**WORK REQUIRED**
Extract each line of the data below that contains the string "ASOS". Only matches with the same uppercase and lowercase letters count.

[Stored data entries]
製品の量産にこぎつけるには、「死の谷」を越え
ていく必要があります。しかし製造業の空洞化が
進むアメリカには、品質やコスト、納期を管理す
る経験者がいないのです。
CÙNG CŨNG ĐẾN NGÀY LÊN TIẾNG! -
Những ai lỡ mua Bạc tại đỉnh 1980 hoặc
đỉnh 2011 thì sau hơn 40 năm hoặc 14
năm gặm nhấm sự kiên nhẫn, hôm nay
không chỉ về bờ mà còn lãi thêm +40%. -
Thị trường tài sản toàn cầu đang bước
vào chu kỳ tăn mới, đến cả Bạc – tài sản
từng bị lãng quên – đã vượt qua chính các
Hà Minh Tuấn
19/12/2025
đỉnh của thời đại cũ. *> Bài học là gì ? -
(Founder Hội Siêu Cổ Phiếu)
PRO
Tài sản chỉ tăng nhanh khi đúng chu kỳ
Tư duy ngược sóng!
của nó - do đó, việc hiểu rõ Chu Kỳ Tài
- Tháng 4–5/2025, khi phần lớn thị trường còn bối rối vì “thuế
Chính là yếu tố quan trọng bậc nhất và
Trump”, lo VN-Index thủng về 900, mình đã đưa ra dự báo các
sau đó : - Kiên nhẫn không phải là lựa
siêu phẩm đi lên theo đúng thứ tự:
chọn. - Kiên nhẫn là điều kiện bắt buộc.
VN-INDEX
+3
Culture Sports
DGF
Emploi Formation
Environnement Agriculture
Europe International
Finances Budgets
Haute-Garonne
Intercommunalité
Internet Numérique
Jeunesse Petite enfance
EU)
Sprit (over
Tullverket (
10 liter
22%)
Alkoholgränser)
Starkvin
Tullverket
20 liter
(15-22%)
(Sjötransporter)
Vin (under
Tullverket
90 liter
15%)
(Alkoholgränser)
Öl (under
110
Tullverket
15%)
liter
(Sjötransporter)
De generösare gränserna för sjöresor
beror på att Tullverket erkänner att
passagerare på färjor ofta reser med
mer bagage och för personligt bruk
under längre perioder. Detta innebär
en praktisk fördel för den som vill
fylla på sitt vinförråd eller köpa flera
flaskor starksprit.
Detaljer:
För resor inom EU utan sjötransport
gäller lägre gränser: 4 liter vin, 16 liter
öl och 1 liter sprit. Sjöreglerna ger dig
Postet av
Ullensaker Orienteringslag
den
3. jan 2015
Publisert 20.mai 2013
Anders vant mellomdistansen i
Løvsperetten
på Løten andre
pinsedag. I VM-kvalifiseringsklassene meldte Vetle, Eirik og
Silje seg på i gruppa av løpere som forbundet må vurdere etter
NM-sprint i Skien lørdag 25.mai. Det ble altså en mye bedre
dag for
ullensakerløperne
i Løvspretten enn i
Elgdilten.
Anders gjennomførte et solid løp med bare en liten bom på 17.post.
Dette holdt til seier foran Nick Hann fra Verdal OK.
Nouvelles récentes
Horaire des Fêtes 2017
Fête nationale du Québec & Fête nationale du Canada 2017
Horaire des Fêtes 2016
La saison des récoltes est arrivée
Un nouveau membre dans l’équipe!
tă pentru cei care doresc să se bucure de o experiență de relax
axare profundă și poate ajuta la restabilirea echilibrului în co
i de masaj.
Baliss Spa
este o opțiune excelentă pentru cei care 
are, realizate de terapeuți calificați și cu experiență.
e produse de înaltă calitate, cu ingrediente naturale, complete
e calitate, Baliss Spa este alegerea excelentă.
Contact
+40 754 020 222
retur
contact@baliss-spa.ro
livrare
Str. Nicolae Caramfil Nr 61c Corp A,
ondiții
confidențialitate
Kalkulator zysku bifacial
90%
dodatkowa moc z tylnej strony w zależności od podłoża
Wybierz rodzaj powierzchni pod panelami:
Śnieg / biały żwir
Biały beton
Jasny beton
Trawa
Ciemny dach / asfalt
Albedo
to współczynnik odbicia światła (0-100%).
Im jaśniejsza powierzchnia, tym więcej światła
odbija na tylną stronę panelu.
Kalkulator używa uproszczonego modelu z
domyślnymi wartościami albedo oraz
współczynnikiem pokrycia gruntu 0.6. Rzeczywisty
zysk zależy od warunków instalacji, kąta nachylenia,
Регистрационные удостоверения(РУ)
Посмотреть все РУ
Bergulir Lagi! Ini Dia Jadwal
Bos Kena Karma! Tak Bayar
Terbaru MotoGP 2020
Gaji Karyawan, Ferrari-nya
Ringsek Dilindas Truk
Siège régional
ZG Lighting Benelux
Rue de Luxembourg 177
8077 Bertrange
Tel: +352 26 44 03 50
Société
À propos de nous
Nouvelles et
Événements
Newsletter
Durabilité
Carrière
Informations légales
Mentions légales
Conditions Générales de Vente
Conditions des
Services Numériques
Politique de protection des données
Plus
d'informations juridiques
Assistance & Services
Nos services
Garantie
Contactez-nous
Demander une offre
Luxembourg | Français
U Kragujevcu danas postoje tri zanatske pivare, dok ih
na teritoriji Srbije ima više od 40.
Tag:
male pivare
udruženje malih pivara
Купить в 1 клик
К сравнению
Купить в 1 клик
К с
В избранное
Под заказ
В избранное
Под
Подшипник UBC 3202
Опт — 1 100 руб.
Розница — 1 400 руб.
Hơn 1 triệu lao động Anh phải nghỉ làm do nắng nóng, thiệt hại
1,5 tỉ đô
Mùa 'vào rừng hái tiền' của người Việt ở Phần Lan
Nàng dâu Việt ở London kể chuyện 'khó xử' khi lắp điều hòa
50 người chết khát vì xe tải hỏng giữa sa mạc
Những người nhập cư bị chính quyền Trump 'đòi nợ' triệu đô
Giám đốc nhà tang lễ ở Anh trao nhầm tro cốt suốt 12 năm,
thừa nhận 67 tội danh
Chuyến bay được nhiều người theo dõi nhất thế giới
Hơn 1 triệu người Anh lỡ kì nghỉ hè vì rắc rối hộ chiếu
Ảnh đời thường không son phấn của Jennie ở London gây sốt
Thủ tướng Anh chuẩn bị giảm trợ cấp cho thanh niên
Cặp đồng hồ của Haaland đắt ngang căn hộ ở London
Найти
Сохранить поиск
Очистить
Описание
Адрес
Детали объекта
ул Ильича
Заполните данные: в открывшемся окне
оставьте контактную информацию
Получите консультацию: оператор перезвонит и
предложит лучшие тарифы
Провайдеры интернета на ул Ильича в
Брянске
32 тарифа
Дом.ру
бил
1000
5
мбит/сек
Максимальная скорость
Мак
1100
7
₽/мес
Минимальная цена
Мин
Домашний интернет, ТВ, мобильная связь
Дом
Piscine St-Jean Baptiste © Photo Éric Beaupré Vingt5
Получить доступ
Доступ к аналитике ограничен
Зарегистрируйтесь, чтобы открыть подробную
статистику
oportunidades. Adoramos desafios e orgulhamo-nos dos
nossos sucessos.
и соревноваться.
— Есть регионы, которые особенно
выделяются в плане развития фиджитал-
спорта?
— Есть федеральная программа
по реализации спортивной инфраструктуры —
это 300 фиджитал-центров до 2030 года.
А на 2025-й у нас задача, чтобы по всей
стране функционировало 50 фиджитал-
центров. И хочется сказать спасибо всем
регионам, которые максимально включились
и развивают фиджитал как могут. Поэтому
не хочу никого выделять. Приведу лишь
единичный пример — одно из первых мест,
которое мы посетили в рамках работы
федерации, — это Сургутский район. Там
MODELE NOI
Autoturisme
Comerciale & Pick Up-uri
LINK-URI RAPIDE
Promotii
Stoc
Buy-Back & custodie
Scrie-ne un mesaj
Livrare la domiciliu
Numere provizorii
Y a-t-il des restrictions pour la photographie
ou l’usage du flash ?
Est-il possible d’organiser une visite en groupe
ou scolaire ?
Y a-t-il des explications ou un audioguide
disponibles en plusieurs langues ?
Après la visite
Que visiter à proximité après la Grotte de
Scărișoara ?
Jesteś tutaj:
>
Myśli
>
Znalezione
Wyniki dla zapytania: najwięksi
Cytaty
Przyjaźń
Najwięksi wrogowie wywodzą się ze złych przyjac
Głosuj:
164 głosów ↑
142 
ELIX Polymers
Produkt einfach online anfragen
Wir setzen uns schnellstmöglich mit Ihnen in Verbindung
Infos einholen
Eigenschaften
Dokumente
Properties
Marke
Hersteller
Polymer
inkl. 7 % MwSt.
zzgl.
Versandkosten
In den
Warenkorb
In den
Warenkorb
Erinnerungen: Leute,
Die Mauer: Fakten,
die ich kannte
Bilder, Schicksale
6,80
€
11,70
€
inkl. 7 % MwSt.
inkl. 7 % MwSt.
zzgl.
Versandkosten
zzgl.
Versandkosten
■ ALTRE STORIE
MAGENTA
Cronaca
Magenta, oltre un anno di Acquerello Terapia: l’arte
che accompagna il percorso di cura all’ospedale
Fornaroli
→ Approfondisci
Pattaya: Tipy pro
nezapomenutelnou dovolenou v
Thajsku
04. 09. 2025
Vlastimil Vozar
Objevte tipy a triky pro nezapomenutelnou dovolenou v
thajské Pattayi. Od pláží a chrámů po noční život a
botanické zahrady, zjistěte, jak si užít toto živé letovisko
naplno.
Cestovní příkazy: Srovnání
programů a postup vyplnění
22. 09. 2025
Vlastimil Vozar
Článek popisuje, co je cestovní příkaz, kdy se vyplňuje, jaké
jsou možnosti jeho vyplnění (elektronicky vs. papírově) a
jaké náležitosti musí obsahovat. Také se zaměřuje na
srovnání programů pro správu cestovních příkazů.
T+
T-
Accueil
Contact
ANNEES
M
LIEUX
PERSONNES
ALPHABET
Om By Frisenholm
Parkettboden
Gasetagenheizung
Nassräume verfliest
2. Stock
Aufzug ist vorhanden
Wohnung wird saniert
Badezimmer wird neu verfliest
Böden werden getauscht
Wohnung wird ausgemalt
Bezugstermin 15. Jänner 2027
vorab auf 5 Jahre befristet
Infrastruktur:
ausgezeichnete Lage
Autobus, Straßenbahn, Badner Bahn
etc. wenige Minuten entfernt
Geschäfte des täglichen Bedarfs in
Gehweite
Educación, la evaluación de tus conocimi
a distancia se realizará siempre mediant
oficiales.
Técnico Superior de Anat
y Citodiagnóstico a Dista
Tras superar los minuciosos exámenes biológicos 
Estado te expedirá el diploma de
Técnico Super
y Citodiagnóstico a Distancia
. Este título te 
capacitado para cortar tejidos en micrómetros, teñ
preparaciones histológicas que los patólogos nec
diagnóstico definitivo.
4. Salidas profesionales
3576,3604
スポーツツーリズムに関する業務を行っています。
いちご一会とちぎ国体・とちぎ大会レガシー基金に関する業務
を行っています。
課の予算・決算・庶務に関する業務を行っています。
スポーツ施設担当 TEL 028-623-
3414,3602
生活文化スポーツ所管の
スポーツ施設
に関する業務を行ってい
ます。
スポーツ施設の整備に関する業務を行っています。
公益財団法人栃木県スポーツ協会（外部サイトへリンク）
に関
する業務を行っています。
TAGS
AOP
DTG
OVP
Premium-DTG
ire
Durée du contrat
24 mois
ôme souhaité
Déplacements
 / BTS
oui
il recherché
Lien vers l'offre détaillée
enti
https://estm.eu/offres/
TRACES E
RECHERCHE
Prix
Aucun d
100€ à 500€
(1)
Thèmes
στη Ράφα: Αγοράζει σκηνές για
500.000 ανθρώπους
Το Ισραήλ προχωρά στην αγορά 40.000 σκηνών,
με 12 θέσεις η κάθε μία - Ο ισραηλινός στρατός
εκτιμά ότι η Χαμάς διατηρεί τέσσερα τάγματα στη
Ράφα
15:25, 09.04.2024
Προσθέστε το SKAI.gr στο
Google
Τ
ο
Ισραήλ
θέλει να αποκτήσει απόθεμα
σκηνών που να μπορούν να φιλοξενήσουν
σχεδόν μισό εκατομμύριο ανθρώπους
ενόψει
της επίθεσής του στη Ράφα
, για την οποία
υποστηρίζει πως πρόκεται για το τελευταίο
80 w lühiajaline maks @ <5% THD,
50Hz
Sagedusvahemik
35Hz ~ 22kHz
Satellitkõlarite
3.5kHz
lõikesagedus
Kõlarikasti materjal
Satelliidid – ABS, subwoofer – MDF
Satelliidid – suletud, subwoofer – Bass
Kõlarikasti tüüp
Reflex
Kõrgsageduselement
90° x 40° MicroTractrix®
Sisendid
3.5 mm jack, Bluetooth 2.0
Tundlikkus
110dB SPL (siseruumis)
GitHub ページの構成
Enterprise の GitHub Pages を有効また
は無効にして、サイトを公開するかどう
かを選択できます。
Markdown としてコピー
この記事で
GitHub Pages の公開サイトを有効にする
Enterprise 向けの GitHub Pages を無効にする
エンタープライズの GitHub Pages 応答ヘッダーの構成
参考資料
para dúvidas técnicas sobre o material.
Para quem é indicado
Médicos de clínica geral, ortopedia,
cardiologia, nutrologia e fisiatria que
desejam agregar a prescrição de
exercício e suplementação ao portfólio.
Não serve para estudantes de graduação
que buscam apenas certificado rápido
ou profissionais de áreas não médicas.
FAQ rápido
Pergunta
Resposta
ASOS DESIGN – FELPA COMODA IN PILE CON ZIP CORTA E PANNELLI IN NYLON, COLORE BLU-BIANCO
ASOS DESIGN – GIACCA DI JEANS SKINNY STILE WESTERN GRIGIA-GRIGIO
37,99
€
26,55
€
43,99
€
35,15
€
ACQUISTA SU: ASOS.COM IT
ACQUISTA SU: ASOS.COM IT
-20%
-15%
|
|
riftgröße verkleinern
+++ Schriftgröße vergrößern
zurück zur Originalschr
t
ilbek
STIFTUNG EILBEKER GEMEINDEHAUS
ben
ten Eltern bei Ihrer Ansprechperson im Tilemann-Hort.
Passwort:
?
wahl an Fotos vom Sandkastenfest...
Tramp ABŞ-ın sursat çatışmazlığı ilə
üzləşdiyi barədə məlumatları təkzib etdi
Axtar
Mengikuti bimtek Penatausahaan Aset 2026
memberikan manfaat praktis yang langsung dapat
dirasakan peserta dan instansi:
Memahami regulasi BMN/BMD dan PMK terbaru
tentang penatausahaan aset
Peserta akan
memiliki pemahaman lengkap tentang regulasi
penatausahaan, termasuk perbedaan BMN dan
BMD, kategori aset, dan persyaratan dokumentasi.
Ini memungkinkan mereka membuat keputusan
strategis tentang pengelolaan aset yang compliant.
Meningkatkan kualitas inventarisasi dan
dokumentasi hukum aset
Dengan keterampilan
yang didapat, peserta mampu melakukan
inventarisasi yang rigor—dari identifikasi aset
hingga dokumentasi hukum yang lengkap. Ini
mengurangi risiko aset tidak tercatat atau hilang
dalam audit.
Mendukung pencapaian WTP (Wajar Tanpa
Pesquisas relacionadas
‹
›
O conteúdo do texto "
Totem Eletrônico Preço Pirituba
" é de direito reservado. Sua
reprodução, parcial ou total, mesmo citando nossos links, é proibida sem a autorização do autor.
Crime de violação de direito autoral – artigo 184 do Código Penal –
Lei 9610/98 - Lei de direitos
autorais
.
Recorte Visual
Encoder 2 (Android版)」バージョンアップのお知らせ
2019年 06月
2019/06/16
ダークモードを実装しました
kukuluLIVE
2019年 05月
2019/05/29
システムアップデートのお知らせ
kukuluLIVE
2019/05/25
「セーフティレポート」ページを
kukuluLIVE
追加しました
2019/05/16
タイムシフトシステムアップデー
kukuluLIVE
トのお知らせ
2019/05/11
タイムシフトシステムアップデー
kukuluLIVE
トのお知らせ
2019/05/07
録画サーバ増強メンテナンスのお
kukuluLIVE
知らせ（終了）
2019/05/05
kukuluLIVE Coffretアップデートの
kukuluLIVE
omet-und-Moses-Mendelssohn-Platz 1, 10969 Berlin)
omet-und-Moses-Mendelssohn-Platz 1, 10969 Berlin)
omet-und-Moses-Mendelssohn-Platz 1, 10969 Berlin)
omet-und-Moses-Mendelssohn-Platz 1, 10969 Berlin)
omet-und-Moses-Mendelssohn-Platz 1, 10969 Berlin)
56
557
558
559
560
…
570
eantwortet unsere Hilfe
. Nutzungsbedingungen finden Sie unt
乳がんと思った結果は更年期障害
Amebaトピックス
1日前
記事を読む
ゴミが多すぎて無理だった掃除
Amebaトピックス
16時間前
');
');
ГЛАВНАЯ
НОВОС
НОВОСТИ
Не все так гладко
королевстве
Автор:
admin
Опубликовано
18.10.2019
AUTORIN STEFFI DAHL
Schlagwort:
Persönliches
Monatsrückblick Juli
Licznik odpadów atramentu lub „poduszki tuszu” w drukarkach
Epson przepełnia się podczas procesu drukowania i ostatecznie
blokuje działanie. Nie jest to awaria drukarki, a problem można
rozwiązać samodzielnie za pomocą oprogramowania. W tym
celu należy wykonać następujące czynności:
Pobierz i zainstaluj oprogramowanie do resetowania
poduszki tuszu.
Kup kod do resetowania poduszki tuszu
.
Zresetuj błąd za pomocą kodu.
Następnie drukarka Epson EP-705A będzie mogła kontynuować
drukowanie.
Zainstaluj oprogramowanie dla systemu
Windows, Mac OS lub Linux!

**OUTPUT FOR THIS TASK**
ASOS DESIGN – FELPA COMODA IN PILE CON ZIP CORTA E PANNELLI IN NYLON, COLORE BLU-BIANCO
ASOS DESIGN – GIACCA DI JEANS SKINNY STILE WESTERN GRIGIA-GRIGIO
ACQUISTA SU: ASOS.COM IT
ACQUISTA SU: ASOS.COM IT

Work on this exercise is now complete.